Write out the entries verbatim, starting at the line that contains "common name: Woolly burdock" and ending with the last line of the entries, both included.

» Data provided
....

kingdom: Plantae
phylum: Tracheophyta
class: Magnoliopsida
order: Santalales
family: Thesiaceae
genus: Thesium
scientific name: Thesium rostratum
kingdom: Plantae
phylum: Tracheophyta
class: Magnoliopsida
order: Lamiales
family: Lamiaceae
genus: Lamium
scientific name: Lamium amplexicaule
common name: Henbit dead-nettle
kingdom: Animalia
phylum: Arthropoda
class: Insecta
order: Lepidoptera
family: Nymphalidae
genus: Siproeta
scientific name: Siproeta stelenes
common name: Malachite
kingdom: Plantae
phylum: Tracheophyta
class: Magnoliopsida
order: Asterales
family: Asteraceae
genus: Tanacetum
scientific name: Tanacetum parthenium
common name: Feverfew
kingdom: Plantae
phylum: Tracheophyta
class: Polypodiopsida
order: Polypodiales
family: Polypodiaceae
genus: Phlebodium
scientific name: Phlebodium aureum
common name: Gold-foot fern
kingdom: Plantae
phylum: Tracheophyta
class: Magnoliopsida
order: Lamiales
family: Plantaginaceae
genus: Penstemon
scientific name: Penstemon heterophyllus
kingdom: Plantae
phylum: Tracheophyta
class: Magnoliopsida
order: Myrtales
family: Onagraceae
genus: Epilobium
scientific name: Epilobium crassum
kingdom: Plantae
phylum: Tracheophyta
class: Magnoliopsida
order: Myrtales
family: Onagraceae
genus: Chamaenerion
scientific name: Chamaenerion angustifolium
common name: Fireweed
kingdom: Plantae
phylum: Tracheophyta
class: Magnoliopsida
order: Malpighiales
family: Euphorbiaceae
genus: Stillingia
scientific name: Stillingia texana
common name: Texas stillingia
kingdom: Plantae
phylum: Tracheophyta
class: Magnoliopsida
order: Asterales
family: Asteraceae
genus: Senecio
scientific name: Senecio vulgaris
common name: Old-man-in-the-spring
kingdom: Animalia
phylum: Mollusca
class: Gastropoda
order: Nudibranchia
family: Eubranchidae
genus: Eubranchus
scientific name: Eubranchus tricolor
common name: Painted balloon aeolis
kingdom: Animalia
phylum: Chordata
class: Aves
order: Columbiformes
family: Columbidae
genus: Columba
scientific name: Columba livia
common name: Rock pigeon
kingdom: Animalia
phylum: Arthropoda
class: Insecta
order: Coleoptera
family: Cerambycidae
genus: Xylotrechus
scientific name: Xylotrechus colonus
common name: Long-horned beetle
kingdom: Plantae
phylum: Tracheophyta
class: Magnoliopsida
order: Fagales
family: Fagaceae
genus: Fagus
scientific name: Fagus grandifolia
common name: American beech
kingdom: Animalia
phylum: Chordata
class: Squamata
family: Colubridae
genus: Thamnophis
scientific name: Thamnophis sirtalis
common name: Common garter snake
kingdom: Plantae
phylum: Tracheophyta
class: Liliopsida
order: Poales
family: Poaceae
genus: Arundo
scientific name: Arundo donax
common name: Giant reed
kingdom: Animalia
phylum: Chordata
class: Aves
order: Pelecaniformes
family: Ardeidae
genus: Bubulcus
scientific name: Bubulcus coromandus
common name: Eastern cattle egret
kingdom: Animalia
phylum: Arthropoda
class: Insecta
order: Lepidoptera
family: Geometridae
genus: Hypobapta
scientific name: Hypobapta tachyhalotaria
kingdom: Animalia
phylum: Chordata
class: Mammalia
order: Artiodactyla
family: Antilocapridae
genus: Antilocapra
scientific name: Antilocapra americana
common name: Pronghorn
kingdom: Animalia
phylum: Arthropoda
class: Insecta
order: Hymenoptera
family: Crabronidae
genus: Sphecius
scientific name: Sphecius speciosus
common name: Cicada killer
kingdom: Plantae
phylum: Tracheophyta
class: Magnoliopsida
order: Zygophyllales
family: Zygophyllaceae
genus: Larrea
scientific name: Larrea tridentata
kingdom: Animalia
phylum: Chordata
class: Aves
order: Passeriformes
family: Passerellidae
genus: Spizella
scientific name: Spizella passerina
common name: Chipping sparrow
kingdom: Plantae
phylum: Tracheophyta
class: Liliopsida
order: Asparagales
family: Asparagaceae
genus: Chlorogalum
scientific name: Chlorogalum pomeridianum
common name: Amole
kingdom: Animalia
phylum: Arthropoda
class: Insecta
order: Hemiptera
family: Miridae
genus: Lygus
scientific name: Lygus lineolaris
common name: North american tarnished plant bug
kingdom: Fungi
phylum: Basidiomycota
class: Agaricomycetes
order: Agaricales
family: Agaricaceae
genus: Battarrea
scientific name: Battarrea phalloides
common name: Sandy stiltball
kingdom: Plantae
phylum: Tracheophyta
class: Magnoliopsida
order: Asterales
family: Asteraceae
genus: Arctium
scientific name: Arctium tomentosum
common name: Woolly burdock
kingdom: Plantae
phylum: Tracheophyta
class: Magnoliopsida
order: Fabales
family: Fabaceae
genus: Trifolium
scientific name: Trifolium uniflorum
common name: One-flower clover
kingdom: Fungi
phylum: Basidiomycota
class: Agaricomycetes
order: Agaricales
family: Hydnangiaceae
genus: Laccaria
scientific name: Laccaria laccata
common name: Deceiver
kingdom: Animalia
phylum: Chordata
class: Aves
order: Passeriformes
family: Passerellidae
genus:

....

» Output for this task
common name: Woolly burdock
kingdom: Plantae
phylum: Tracheophyta
class: Magnoliopsida
order: Fabales
family: Fabaceae
genus: Trifolium
scientific name: Trifolium uniflorum
common name: One-flower clover
kingdom: Fungi
phylum: Basidiomycota
class: Agaricomycetes
order: Agaricales
family: Hydnangiaceae
genus: Laccaria
scientific name: Laccaria laccata
common name: Deceiver
kingdom: Animalia
phylum: Chordata
class: Aves
order: Passeriformes
family: Passerellidae
genus:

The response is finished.